Notwithstanding the accuracy of content, this poses a major challenge for surgeons performing rhinoplasty, as they must consider the appropriate literacy level for each response they deliver. As social media continues to transform the Internet landscape, surgeons have the ability to engage in an ongoing dialogue with their current and future patients.32 By proactively delivering accurate, literacy-appropriate information on rhinoplasty, plastic surgeons can attenuate patient dissatisfaction due to poor understanding. This is particularly important in rhinoplasty, as patient dissatisfaction remains relatively high in both male and female patients.34,35

One study illustrated that rhinoplasty does not have an effect on general health nor on quality of life, but rather an improvement in psychological health.36 As such, identifying patient desires and assessing patient understanding is vital to achieving patient satisfaction and enhancing the patient-physician relationship.35,37 Constantidinides describes the rhinoplasty consultation and business of rhinoplasty being dependent on the patient-physician relationship.

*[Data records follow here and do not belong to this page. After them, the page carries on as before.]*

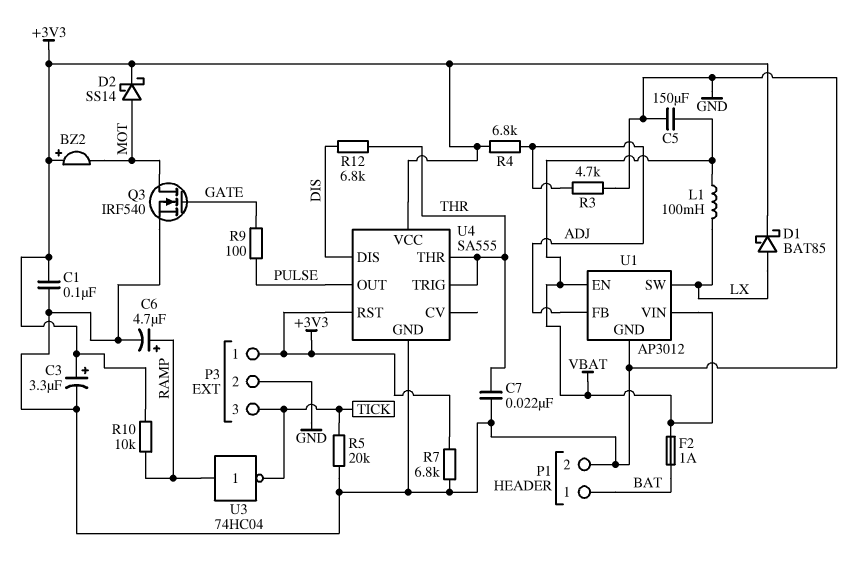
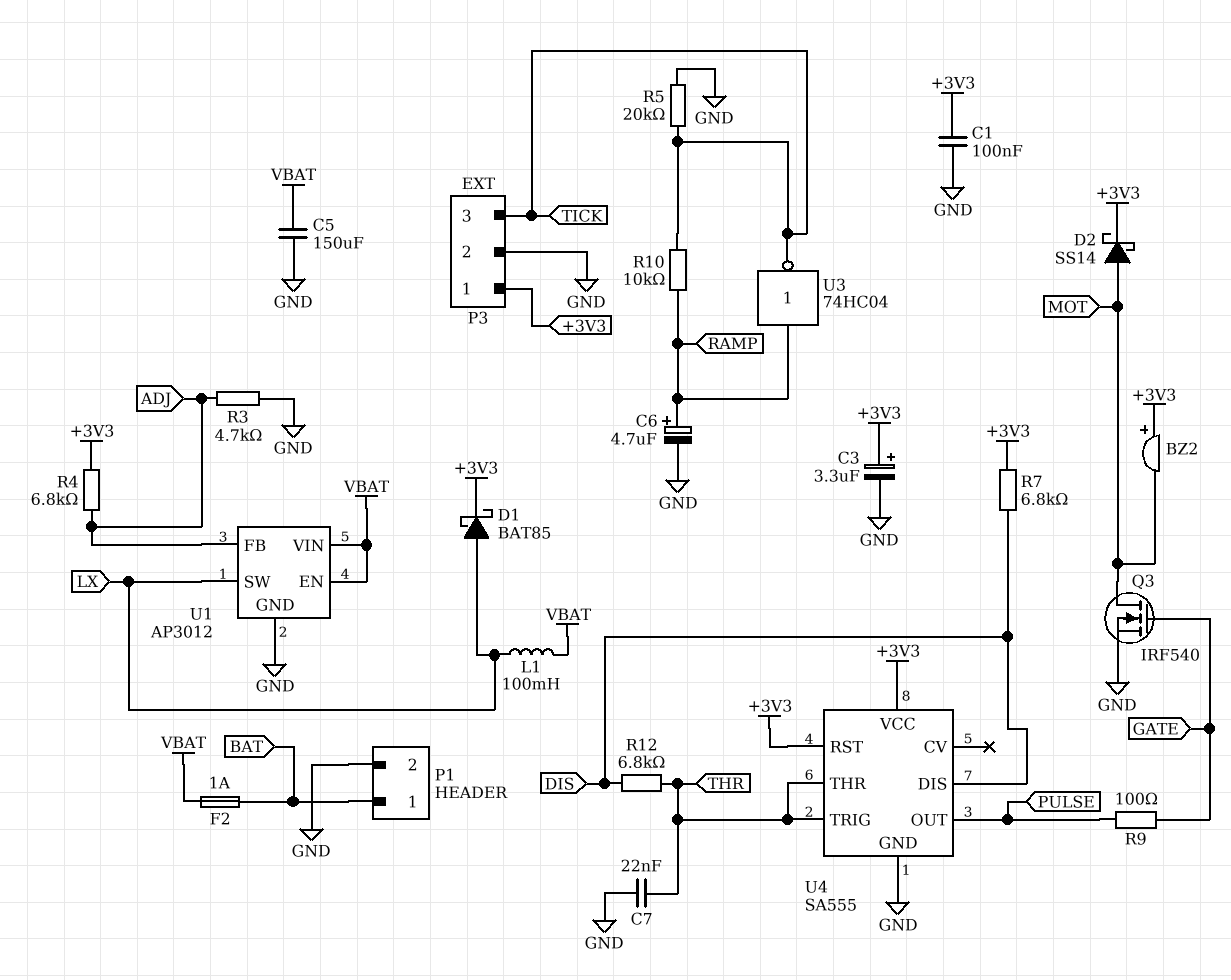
R7: 6.8k (+3V3, GND) -> 6.8k (+3V3, DIS)
R10: 10k (+3V3, RAMP) -> 10k (RAMP, TICK)

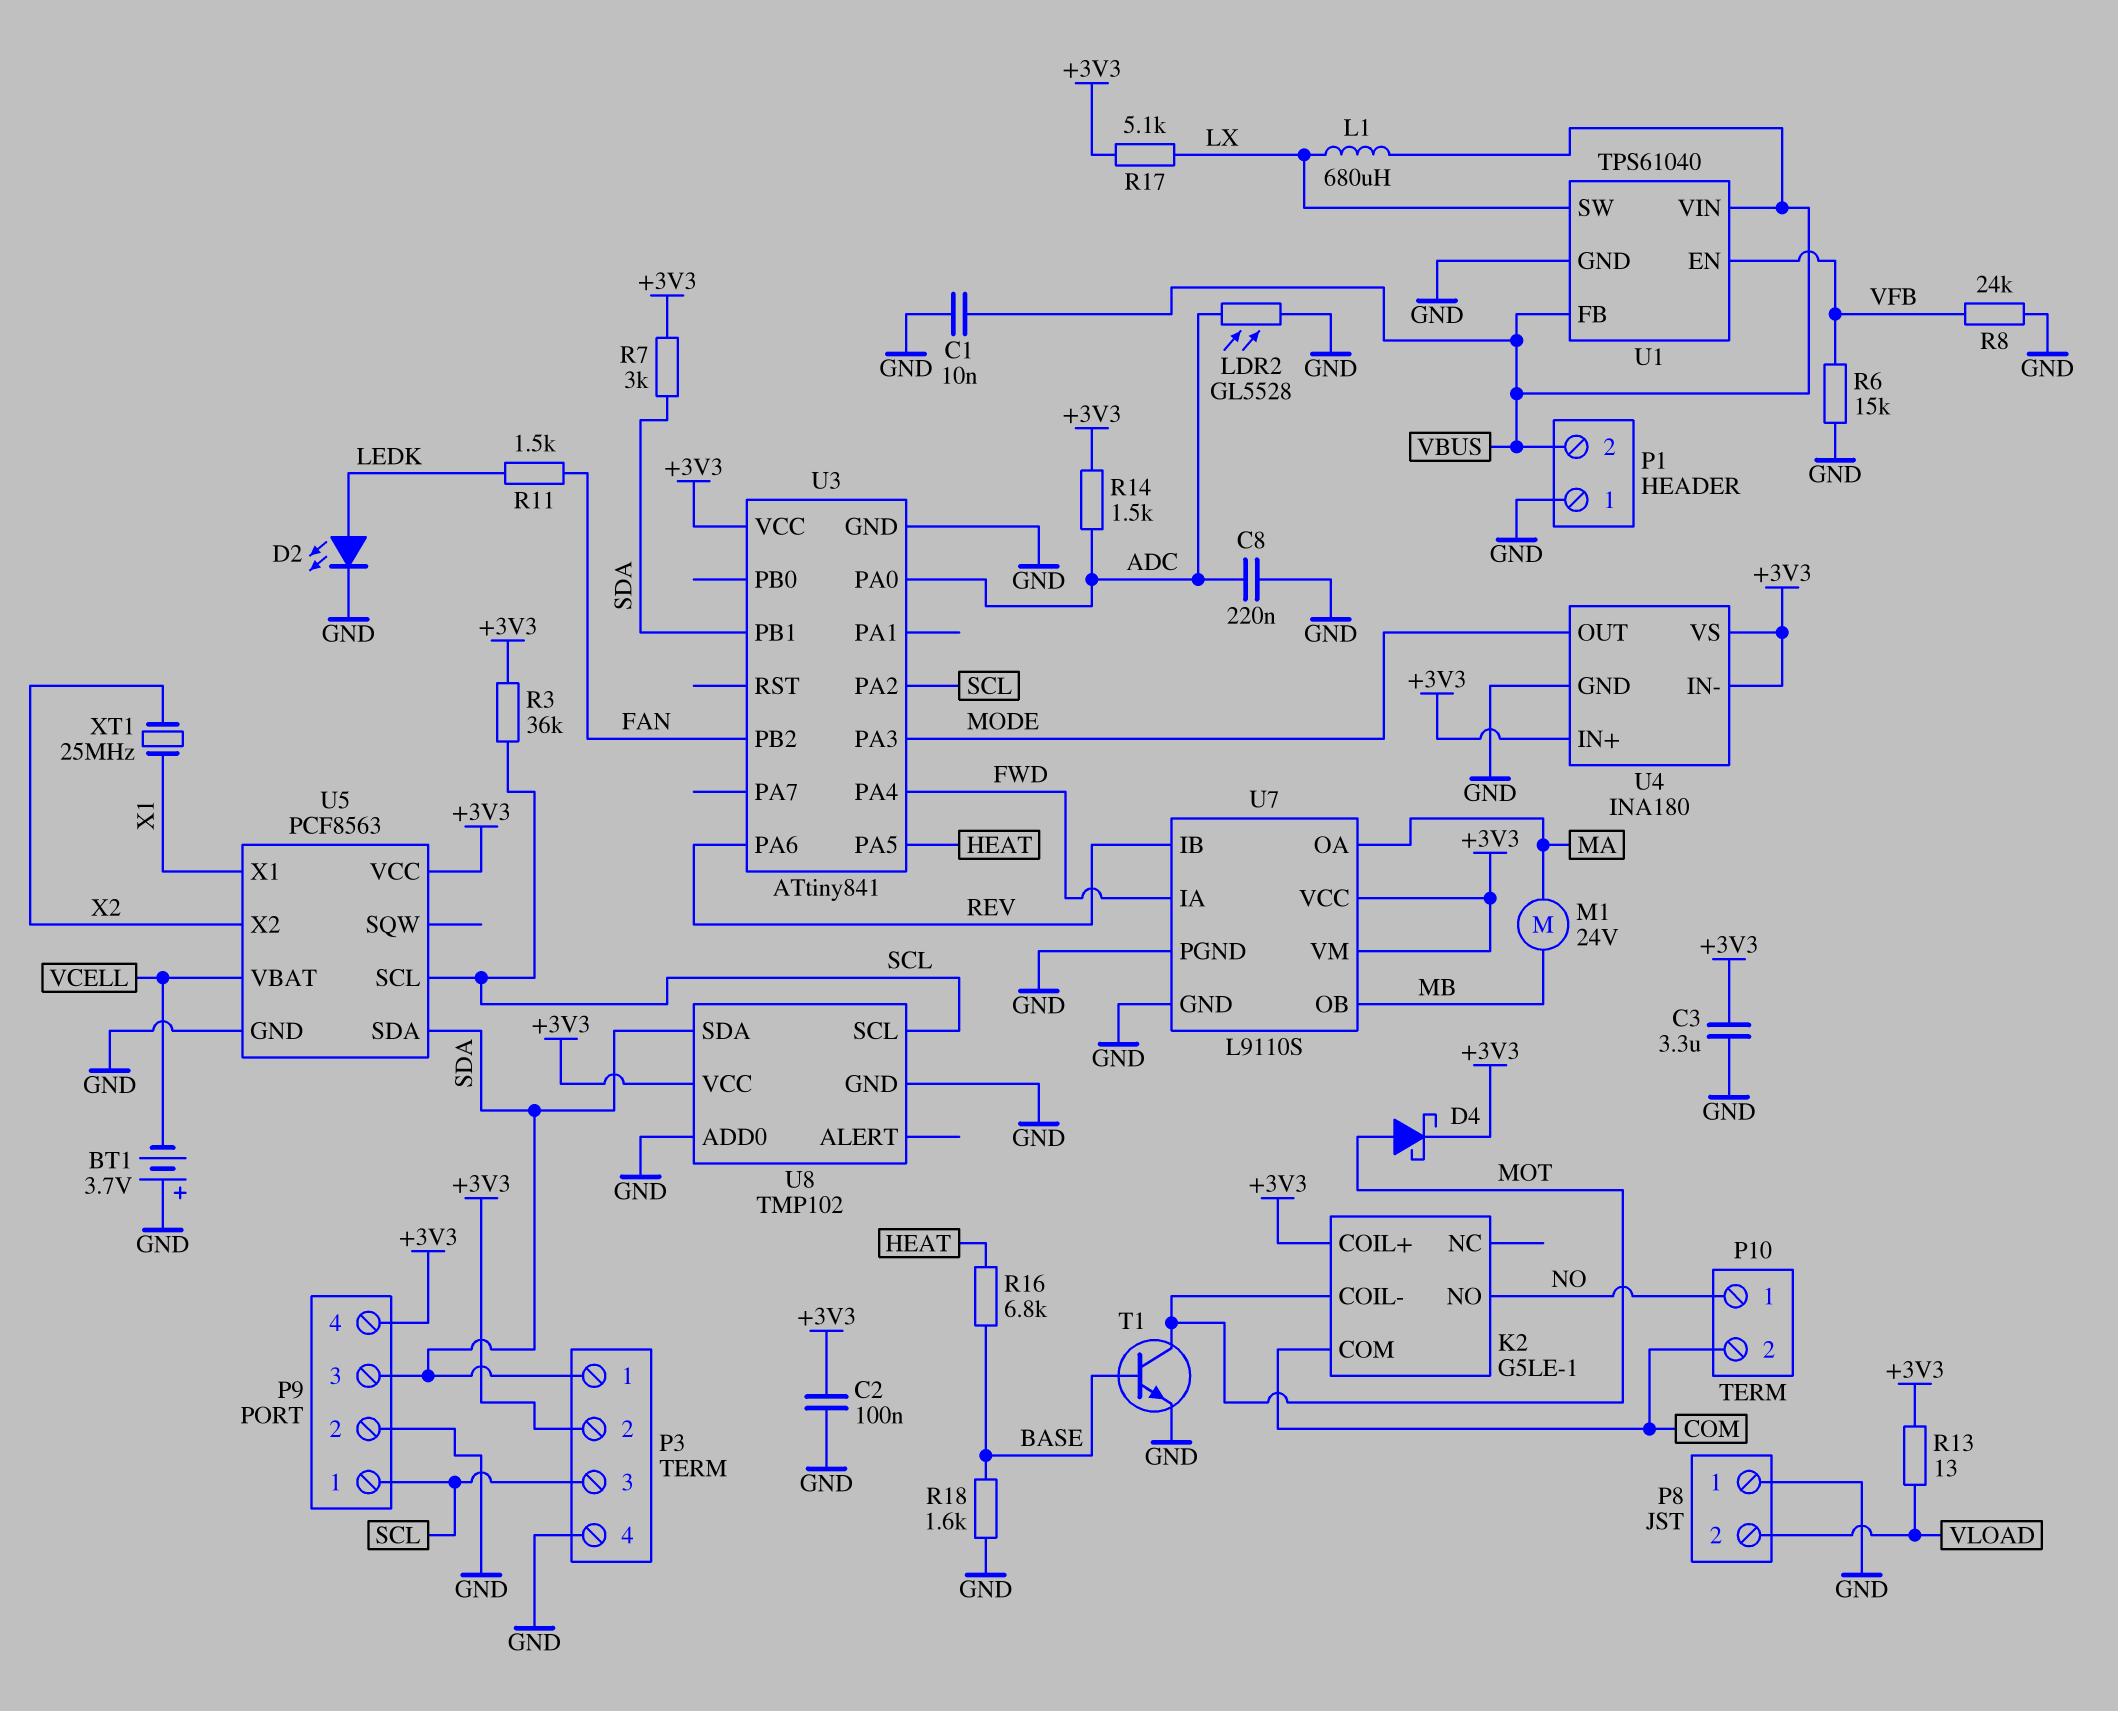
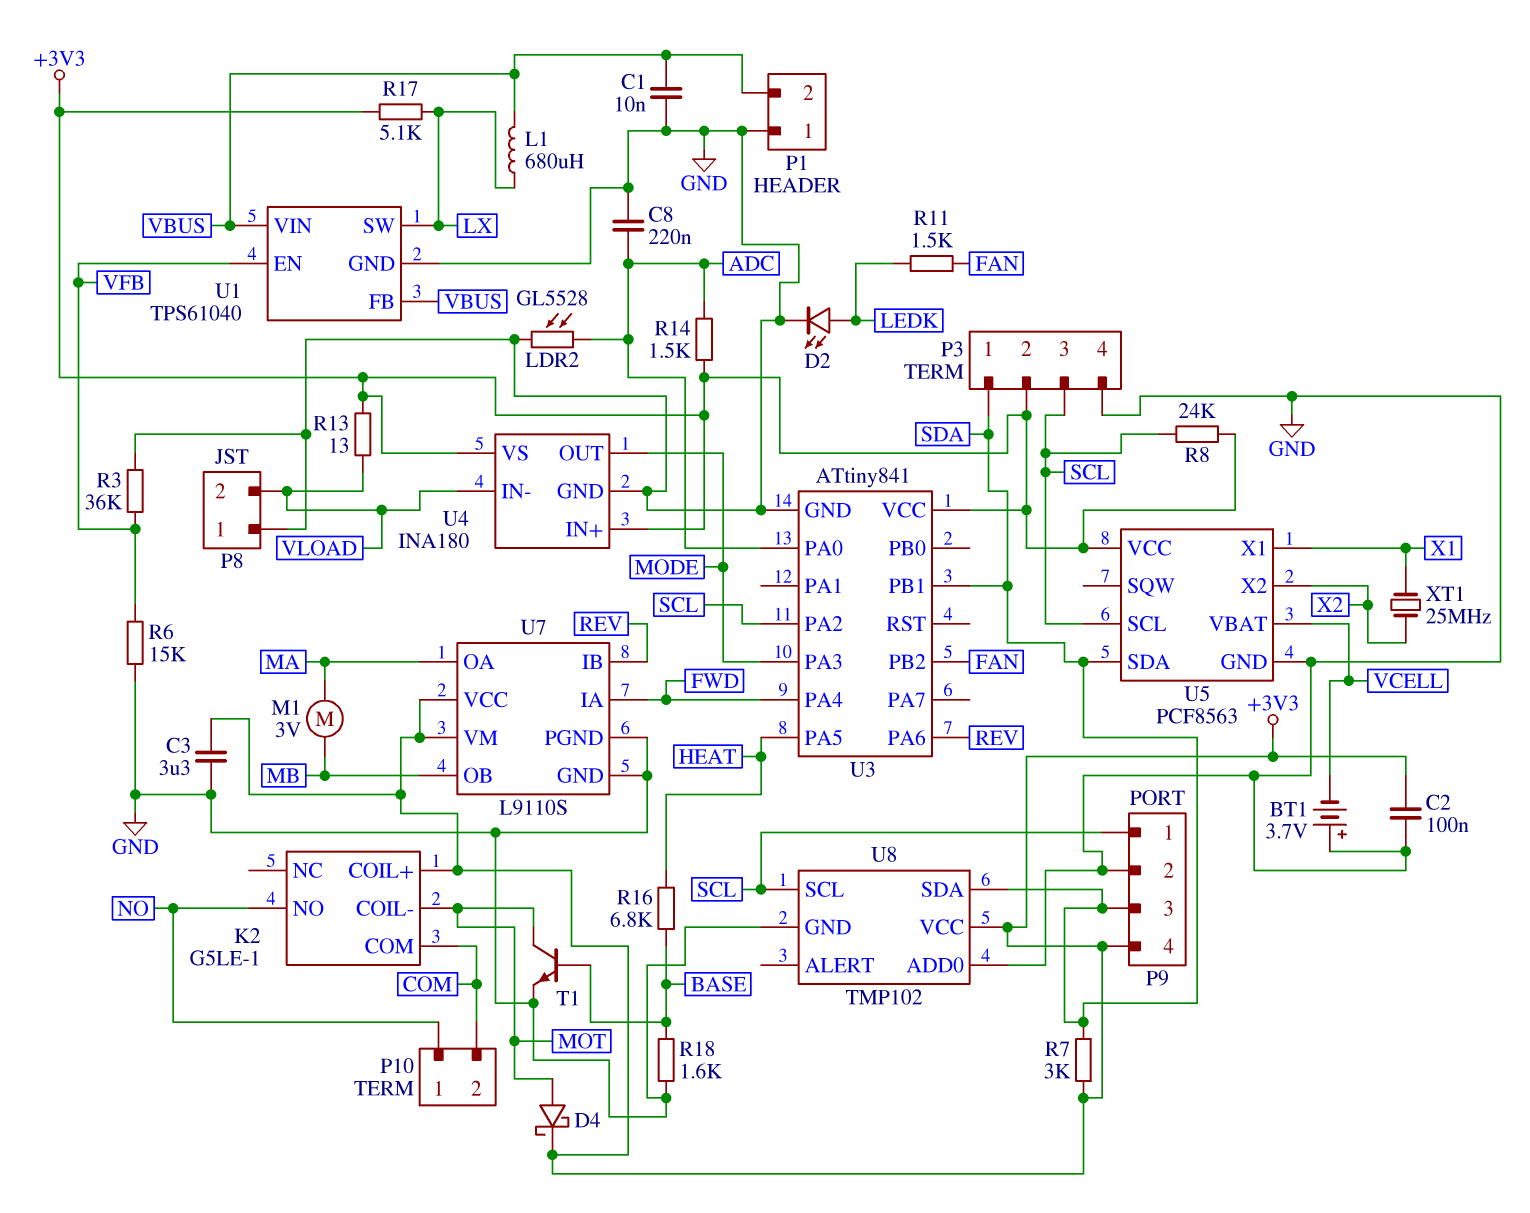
M1: motor 24V (MA, MB) -> motor 3V (MA, MB)
R3: 36k (+3V3, SCL) -> 36k (GND, VFB)
R8: 24k (GND, VFB) -> 24k (+3V3, SCL)
U4 pin IN-: +3V3 -> VLOAD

He says “Establishing a relationship with our patients is crucial before agreeing to surgery.” He then describes a situation in which he believed he achieved objectively excellent results but his patient “saw only problems”.38

A recent study of rhinoplasty patients demonstrated that satisfaction was the most important measure of successful surgical outcomes and was highly dependent on the patient’s perception about treatment.39 Part of creating a successful patient-physician relationship includes appropriate information sharing and optimizing shared-decision making.40 A key aspect of the decision making process is creating reasonable patient expectations, which can be enhanced by providing the appropriate educational materials before surgical intervention. While previous readability studies have assessed content using sophisticated and relatively expensive tools for analysis, we purposely utilized free software found at Readability-score.com. While our results may not be as complex and granular, the NIH cites Readability-score.com as an effective tool for evaluating the grade level of patient health information.12

The ability to easily access readability software can expedite improvement of current knowledge of online patient materials, and its use before publication of future health information can be an important step to match the health literacy of patients. The Internet has provided exceedingly easy access to health information, without our judgment as to reliability of that information. Plastic surgeons should take responsibility for directing their patients to appropriate websites that provide correct information and developing patient education material that is easy to understand. This study demonstrates that the most frequently visited websites for rhinoplasty information currently exceed recommended health-literacy recommendations and require content revision for optimal patient-physician communication and health outcomes in order to align with recommendations such as those from the NIH.

CONFLICT OF INTEREST

The authors declare no conflict of interest.